6 thoughts on “Stymied

  1. Eric O. LEBIGOT (EOL)

    Sorry to hear that your attempts have not produced much so far… That’s an interesting project!

    With regards to cb2bib, I’d like to point out that it is available via Fink (at least in the unstable branch).

  2. Aldo Chan

    OK, about fooling google with the User-Agent setting (if you’ve tested your script against a local web server you’ll notice that the User-Agent header is still set to urllib-blah-blah) you’ll need to subclass urllib.URLOpener and set the class attribute version to your desired header.
    like this: http://paste.pocoo.org/show/156877/

  3. Tony Wiliams

    Have you considered reverse engineering one of the Mycroft project Firefox search plugins? They include many searches of Google scholar that use various proxies.

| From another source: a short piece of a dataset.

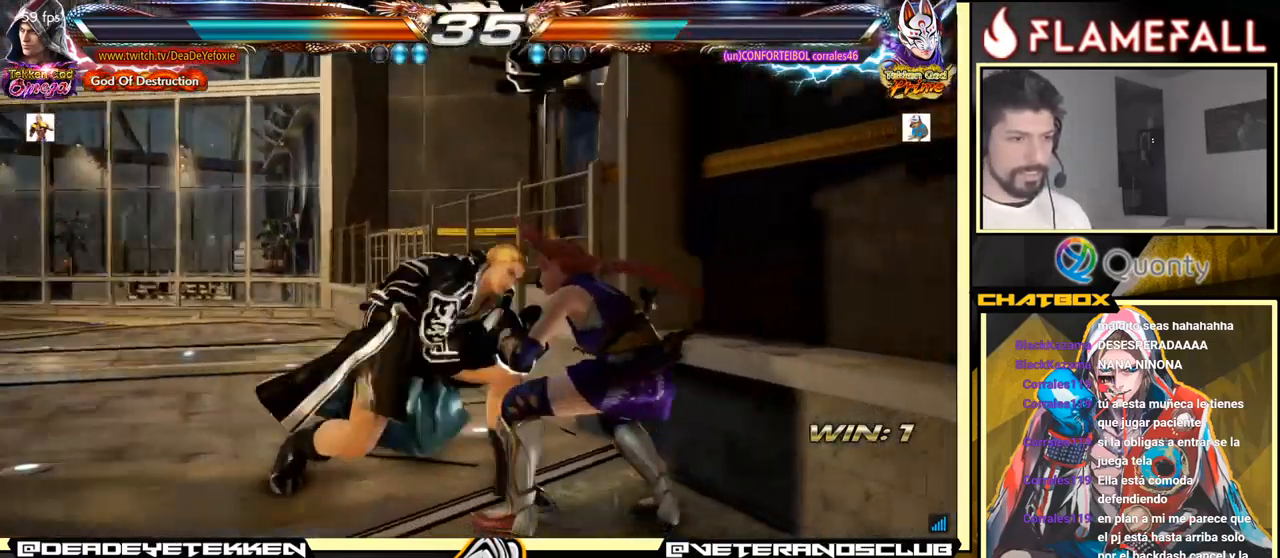
{"buttons": ["A"], "left_stick": "right", "events": [[66, "left_stick", "right"], [200, "A", "down"]]}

    Surely you could build a python script with the hints from one of these.

    // Tony

  4. Nathan

    Have you looked at Mendeley? It’s a pretty nice solution for managing a library of academic papers. One of it’s features is integration with Google Scholar. I’ve found it works pretty well but it does require some manual intervention.

    http://www.mendeley.com/

  5. Jim Graham

    The problem with any script that attempts to scrape Google Scholar is that Scholar detects spikes in activity from your IP (for some value of ‘spikes’) and will send you a Forbidden until you revalidate via CAPTCHA as a human. Scraping and scripts are against the Google ToS.

    AFAIK, this is because Google gives scholar so much less bandwidth than the main search engine and they defend it much more than the regular search engine.

Comments are closed.